Returns (done: Int, total: Int) for all active (non-archived) habits. Calls todayEntry(for:) per habit and checks the unit-specific completion condition.

bestStreak(for:)

Scans up to 24 months of history. Collects the set of distinct startOfDay dates on which an entry exists, sorts them, then walks consecutive pairs:

diff = dateComponents(.day, from: sorted[i-1], to: sorted[i]).day
if diff == 1 → current += 1; best = max(best, current)
else → current = 1

Returns the longest consecutive-day run found.

completionRate(for:days:)

rate = loggedDays / totalDays

Where loggedDays is the number of distinct calendar days with an entry in the window, and totalDays is clamped to the smaller of days and daysSinceCreation + 1 so habits created recently don't show artificially low rates.

Streak Algorithm

streak(for:) computes the current streak (running up to today):

  1. Start at startOfDay(now).
  2. Loop up to 365 times (safety cap):
    • Load the month file for checkDate (cache hit for the current month).
    • If an entry exists for that day → streak += 1.
    • If no entry and checkDate is today → skip (today may not be logged yet; don't break).
    • If no entry and checkDate is not today → break.
  3. Advance checkDate back one day and repeat.

The "skip today if not yet logged" rule means a user who logs yesterday but hasn't logged yet today still sees a non-zero streak.

Month File Scanning

Multi-month queries (recentEntries, bestStreak) compute a list of month offsets and call loadEntries(for:) for each. The cache keyed by "YYYY-MM" string ensures each unique month file is read from disk at most once per session, regardless of how many queries reference it.
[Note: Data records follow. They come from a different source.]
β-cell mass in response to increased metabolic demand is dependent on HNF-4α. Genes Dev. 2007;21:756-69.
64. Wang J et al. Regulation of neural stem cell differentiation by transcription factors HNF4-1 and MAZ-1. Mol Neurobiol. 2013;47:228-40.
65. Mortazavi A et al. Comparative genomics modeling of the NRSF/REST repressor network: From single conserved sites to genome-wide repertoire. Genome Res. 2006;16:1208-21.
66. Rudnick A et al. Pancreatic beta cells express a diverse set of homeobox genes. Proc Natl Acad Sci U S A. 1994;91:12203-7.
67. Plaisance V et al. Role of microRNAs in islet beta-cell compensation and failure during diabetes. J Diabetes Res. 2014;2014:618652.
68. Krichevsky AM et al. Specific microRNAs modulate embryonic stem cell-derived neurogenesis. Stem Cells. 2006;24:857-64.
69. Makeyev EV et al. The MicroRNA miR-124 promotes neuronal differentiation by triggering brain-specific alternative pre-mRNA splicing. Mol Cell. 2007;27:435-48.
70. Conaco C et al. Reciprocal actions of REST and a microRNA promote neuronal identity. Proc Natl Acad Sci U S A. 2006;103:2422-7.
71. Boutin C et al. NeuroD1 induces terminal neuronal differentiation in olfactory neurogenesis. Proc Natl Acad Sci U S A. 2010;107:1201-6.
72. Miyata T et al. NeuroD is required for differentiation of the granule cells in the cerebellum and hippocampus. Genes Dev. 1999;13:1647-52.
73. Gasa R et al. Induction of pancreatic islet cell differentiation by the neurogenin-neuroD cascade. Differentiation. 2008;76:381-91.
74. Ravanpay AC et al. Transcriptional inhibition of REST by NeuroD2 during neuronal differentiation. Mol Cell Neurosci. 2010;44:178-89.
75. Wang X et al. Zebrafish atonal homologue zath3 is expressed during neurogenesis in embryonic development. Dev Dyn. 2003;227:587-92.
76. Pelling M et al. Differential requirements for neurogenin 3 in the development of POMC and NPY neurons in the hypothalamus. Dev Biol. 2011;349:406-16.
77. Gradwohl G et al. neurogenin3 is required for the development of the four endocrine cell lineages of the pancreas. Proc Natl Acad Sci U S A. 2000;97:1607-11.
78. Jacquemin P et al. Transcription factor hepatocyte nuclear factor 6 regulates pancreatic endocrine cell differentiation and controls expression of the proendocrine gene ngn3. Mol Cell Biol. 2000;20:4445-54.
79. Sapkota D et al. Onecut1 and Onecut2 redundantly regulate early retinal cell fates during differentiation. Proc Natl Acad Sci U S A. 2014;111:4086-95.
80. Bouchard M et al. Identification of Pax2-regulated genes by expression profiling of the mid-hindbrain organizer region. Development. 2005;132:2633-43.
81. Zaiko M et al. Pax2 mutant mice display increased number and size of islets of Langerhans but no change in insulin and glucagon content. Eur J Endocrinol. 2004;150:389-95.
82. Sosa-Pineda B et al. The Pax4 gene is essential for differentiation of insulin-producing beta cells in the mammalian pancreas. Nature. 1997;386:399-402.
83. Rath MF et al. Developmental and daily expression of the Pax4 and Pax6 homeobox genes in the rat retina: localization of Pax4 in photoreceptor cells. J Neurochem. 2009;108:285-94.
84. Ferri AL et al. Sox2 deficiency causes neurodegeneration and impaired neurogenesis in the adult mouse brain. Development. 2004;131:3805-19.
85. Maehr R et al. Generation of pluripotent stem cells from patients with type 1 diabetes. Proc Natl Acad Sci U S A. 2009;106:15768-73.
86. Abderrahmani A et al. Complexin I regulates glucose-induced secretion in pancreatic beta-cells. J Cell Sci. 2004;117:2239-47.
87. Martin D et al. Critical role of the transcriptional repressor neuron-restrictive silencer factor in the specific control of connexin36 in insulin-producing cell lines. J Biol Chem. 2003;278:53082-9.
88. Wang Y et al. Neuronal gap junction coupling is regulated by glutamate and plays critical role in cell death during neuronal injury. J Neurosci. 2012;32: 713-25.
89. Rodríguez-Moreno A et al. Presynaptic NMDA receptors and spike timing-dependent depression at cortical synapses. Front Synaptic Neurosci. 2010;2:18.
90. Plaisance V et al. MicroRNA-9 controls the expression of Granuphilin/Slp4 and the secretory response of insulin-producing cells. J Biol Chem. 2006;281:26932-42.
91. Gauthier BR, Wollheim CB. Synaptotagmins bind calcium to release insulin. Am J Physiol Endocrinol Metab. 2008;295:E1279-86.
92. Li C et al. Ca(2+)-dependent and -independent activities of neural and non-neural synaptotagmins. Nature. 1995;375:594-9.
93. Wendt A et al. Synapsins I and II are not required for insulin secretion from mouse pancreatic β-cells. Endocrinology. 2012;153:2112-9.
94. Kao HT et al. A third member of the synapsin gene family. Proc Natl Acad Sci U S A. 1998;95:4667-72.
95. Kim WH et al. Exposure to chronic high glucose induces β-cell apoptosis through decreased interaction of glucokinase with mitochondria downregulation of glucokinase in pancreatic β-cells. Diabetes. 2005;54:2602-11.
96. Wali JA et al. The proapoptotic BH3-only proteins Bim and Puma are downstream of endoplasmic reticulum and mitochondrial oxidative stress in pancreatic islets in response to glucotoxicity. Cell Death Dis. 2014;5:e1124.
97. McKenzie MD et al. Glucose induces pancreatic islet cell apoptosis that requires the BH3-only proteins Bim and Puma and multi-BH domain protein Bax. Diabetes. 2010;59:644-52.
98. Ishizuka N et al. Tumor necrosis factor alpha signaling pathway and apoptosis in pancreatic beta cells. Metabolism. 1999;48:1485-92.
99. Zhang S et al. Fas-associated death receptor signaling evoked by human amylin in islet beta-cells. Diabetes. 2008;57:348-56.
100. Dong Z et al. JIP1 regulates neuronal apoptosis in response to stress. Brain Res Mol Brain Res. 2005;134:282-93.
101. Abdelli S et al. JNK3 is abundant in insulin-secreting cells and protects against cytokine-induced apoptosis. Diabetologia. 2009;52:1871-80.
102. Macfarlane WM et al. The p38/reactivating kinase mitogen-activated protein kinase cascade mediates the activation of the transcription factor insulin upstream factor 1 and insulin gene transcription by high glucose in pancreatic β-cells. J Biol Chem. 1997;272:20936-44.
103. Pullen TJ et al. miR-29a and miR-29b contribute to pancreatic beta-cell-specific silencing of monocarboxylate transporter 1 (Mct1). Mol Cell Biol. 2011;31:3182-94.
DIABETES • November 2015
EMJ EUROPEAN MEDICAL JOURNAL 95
A seen: Set<String> guard in recentEntries prevents double-loading the same month when the offset arithmetic produces duplicates at boundaries.

HabitStoreProtocol

@MainActor
protocol HabitStoreProtocol: AnyObject {
var habits: [HabitDefinition] { get }
func save(_ habit: HabitDefinition)
func delete(id: UUID)
func logEntry(_ entry: HabitEntry)
func entries(for habitID: UUID, in month: Date) -> [HabitEntry]
func todayEntry(for habitID: UUID) -> HabitEntry?
func streak(for habitID: UUID) -> Int
func recentEntries(for habitID: UUID, days: Int) -> [HabitEntry]
func todayCompletionSummary() -> (done: Int, total: Int)
func bestStreak(for habitID: UUID) -> Int
func completionRate(for habitID: UUID, days: Int) -> Double
}

The protocol exists primarily to support unit testing. ViewModels and the LLM tool layer depend on HabitStoreProtocol, not HabitStore, so tests can inject a MockHabitStore that holds an in-memory array without touching the file system. The mock implements the full protocol surface with simple array mutations and fixed return values, making habit-related view model tests hermetic and fast.

Thread Safety

HabitStore is annotated @MainActor. Every method — including private persistence helpers — runs on the main actor. This means:

  • No concurrent writes to entryCache or habits.
  • No concurrent reads interleaved with writes.
  • @Published var habits changes fire on the main thread, satisfying SwiftUI's requirements.

There is no background I/O dispatch. File reads and writes occur synchronously on the main actor. Given typical habit file sizes (tens to low hundreds of entries per month), the latency is negligible.